Extended Data Fig. 8: Control of MYC multimerization by ubiquitylation and SUMOylation.

a. Confocal immunofluorescence of indicated proteins in U2OS cells expressing WT MYC or K-less MYC. Treated as in Fig. 2d. Scale bar: 20 µm (n = 3). b. MYC-MYC PLA in U2OS^MYC-AID cells reconstituted with WT MYC or K-less MYC as indicated. Endogenous MYC depleted by addition of indoleacetic acid (500 µM, 6 h). PLA (red) is overlaid with nuclear staining (blue) and compared with MYC staining (green).
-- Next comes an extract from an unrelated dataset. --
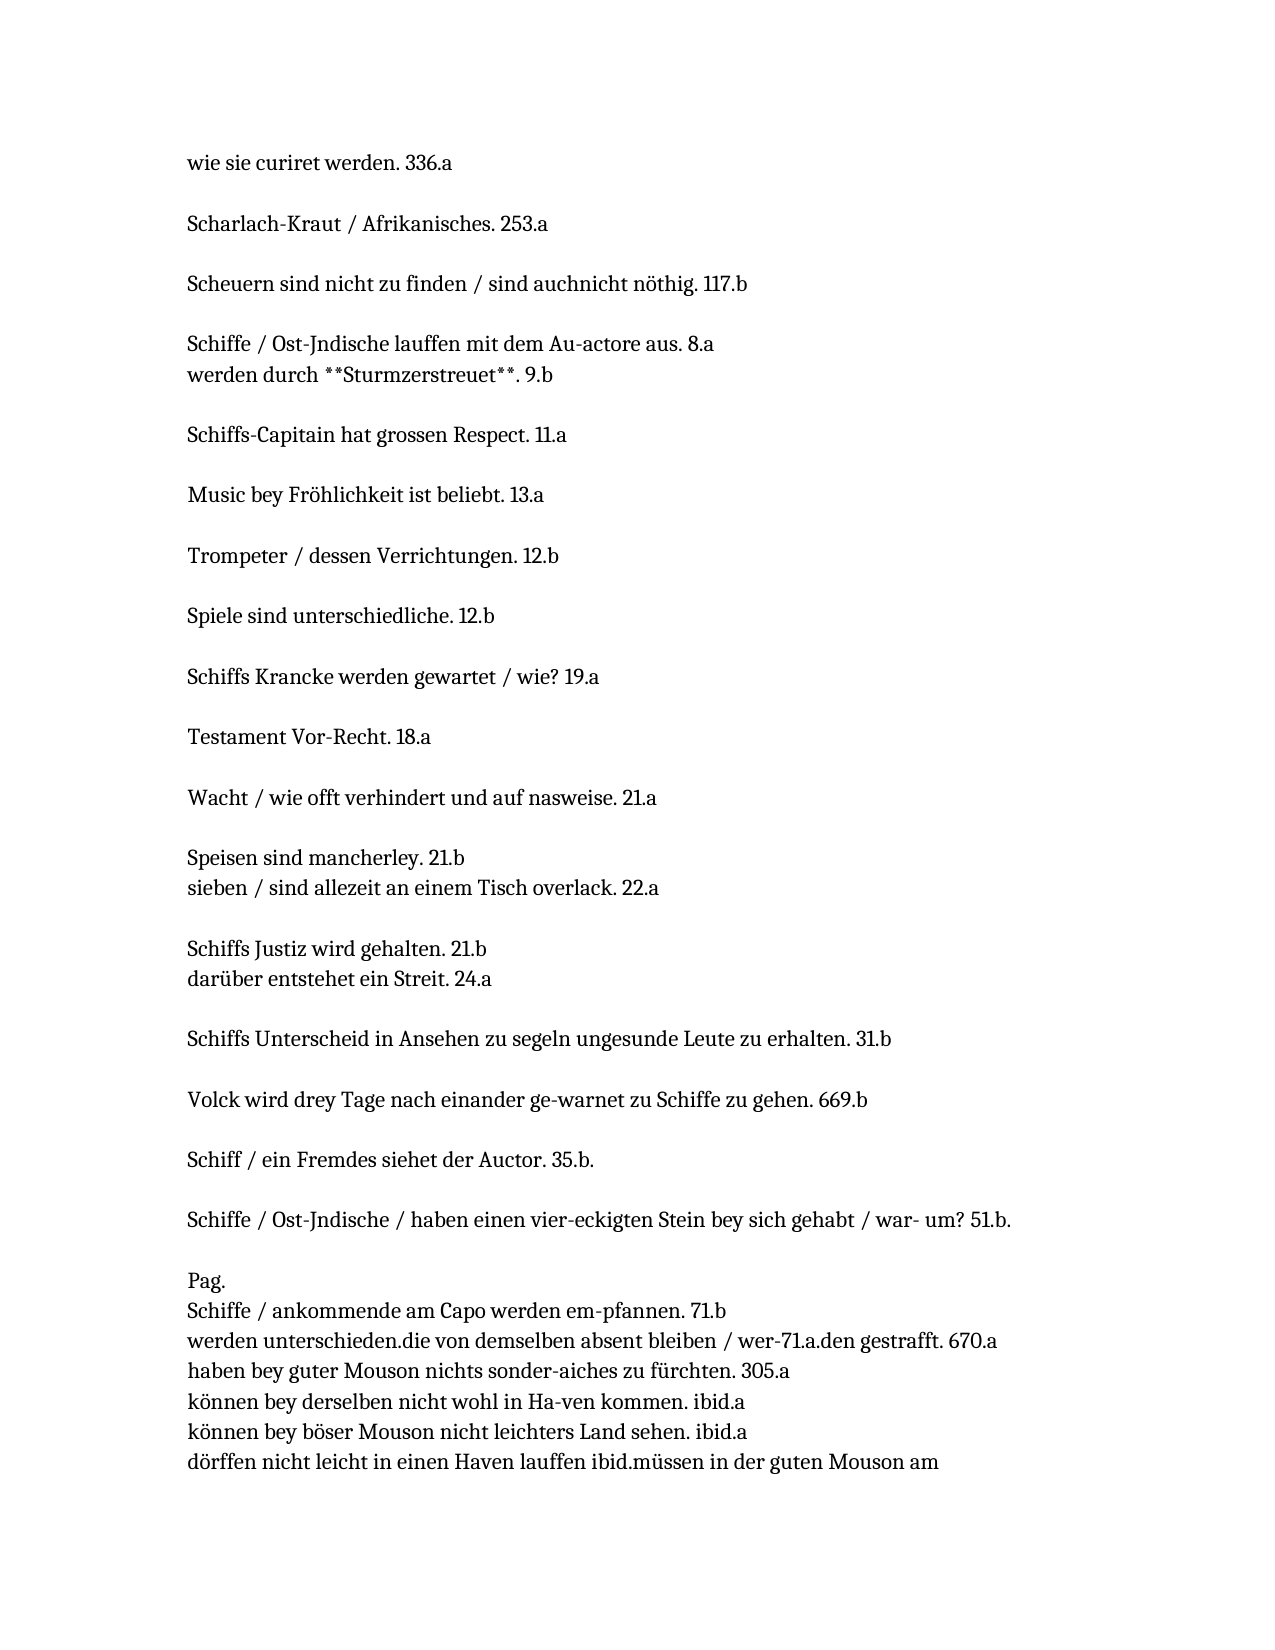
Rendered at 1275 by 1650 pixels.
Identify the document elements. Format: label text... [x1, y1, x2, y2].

text Das andere Register. Pag. Schafe haben sehr grosse und **schwehreSchwäntze**. 121.a Schaft werden über die See gesaget / alsolches bey den Schiff-Leuten sey 315.b Schafen Berg in Hottentotem-Holland. 84.a warum so genennet. 84.a hat einen schönen Prospect. ibid.a Schaf Linsen / Affricanische / 4. Arten. 244. Scabiosa Africana, 4. Arten. 252.a Schwaben sind überall bekandt. 223.b. Schaden der Winde am Vorgebürge. 55.a so den Saamen zu wächset. 116.a wilder Thiere unter dem Vieh wird nichtachtet. 121.b Schäden vergiffrete / werden durch Gifft ge-heilet. 569.a Schaffer / was am Schiffe heisse. 22.b. Schantzenß haben die Hottentoten an-fangs an dem Capo außwerffen müsmen 51.b Schantz am Saltz-Fluß / Kehr die Kuh ge-nennt. 62.a warum? ibid.a Schantz hinter dem Löwen-Berg verfället. 73.schantz in Hottentotte-Holland. 86.a deren Ursachen und Nutzen. 86.a ist gantz eingezogen. 86.b Schantz viereckgite / in Hottentotte-Hol-land. 590.b. am Wasser-Platz. ibid.b hat Wilh. Adr. van der Stel, **eingehenlassen**. 632.b. Scharbock entstehet unter dem Æquatore. 24.davon werden die Einwohner am Canonicat inficirt. 335.b die Fremdlinge sind destomehr damit be-haffte. ibid.b. wie sie curiret werden. 336.a Scharlach-Kraut / Afrikanisches. 253.a Scheuern sind nicht zu finden / sind auchnicht nöthig. 117.b Schiffe / Ost-Jndische lauffen mit dem Au-actore aus. 8.a werden durch **Sturmzerstreuet**. 9.b Schiffs-Capitain hat grossen Respect. 11.a Music bey Fröhlichkeit ist beliebt. 13.a Trompeter / dessen Verrichtungen. 12.b Spiele sind unterschiedliche. 12.b Schiffs Krancke werden gewartet / wie? 19.a Testament Vor-Recht. 18.a Wacht / wie offt verhindert und auf nasweise. 21.a Speisen sind mancherley. 21.b sieben / sind allezeit an einem Tisch overlack. 22.a Schiffs Justiz wird gehalten. 21.b darüber entstehet ein Streit. 24.a Schiffs Unterscheid in Ansehen zu segeln ungesunde Leute zu erhalten. 31.b Volck wird drey Tage nach einander ge-warnet zu Schiffe zu gehen. 669.b Schiff / ein Fremdes siehet der Auctor. 35.b. Schiffe / Ost-Jndische / haben einen vier-eckigten Stein bey sich gehabt / war- um? 51.b. Pag. Schiffe / ankommende am Capo werden em-pfannen. 71.b werden unterschieden.die von demselben absent bleiben / wer-71.a.den gestrafft. 670.a haben bey guter Mouson nichts sonder-aiches zu fürchten. 305.a können bey derselben nicht wohl in Ha-ven kommen. ibid.a können bey böser Mouson nicht leichters Land sehen. ibid.a dörffen nicht leicht in einen Haven lauffen ibid.müssen in der guten Mouson am **Cagoankommen**. 308.b. aus Holland kommende / liegen nicht langen Capo. 309.a nach Holland destinierte / liegen sehr lang. ibid.aenglischen / mögen in dem Monat Jung-und Julii nicht leicht das Capo an-thun. ibid.b Schiff / in demselben / ist es unten wärmeres oben. 274.b Schiff des Admirals / warnet die andere vorUnglück. 315.b. affe kosten die Compagnie am Cap-viel. 666.b Schiffe / Mast- und Rhede-lose / werdent Fahr-Zeugen und Volck versehen. 667.a.so Noth leiden / werden auf die Hedene-schleppet / oder buxiret. ibid.a so vor Ancker liegen / bekommen wochent-lich drey mahl frisch Fleich und Ku-chen Kräuter. 667.a wohl conditionate / werden am Caobald dietiret. 658.2 Schiff Ter Aa hohlet Sclaven von Ma-damascer. 673.b Schiffs-Officere mögen gantze Fässerlein oder Brand-Wein an **ihrSchiffbringen** / wie? 683.b.f Schiff Peter und Paulus bringet **demCouverneur** nachdencklich Briefe. 782.aschoff Leute nehmen das Capische Wassern Fässern mit. 274.b Schiff Leute haben auf ihren ersten **Reisenviele** Unwahrheiten ausgesireuet. 312.b Nachläßigkeit in Beobachtung Wind unwetter. 313.a mögen auch noch heutiges Tages nicht-untersuchen. ibid.a haben öffters einer Sache einen verkehr-ten Nahmen gegeben. ibid.a Schiffs Rath wird wegen gewisser **Klippenzusammen** beruffen. 843.a Schiffs-Volck läst die Hottentotten tan-ten / warum? 530.a Schiff-Farth der Alten / war schlecht bestel let. 585.a Schiffe kosten die Compagnie jährlich sehr viet. 658.b Schieß Gewehr / davor ist den Hüttentür-ten hange. 51.a Schild-Kröten / grosse Wasser / haben **gutesFleisch** und delicate Eyer. 160.a Schad. [187, 150, 1087, 1475]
Scale bar: 5 µm (n = 3). c. Immunoblot of endogenous K6-linked ubiquitin immunoprecipitations from U2OS cell extracts. Immunoprecipitated K6-linked ubiquitin was visualized using a α-GFP antibody detecting the K6 affimer. Actin was used as a loading control, *IgG heavy chain (n = 1). For gel source data, see Supplementary Fig 1. d. Quantification of PLAs between MYC and indicated proteins in DOX (1 µg/ml, 24 h) and PlaB (1 µM, 4 h) treated U2OS^MYC-Tet-On cells. Signals are corrected for corresponding single antibody control and presented as fold change to untreated. PLA data were analyzed for the following total number of cells: PLA between MYC and K48 (DMSO: n = 750, PlaB: n = 754), K6 (DMSO: n = 675, PlaB: n = 747), USP28 (DMSO: n = 657, PlaB: n = 554), USP36 (DMSO: n = 799, PlaB: n = 644), HUWE1 (DMSO: n = 343, PlaB: n = 477) analyzed over three independent experiments and are expressed as mean ± S.E.M. Two sided Mann-Whitney U test was used for comparison to untreated cells with following p-values: K48 = 3.3e-11, K6 = 1.8e-3, USP28 = 5.6e-3, USP36 = 1.3e-10, HUWE1 = 5.5e-3. e. Representative images of confocal immunofluorescence of MYC with USP28-MYC and USP36-MYC PLAs within the same cells at indicated treatments. Scale bar: 5 µm. f. Dose response curve of MYC multimer formation in response to BI8626 treatment at indicated concentrations using a four-parameter Weibull function (n = 3). g. Confocal immunofluorescence of MYC and SUMO2/3 in U2OS^MYC-Tet-On cells treated as indicated (DOX: 1 µg/ml, 24 h; MG-132: 20 µM, 4 h; ML-792: 1 µM, 24 h). Scale bar: 5 µm (n = 3). In above panels, unless indicated otherwise, n indicates the number of independent biological replicates.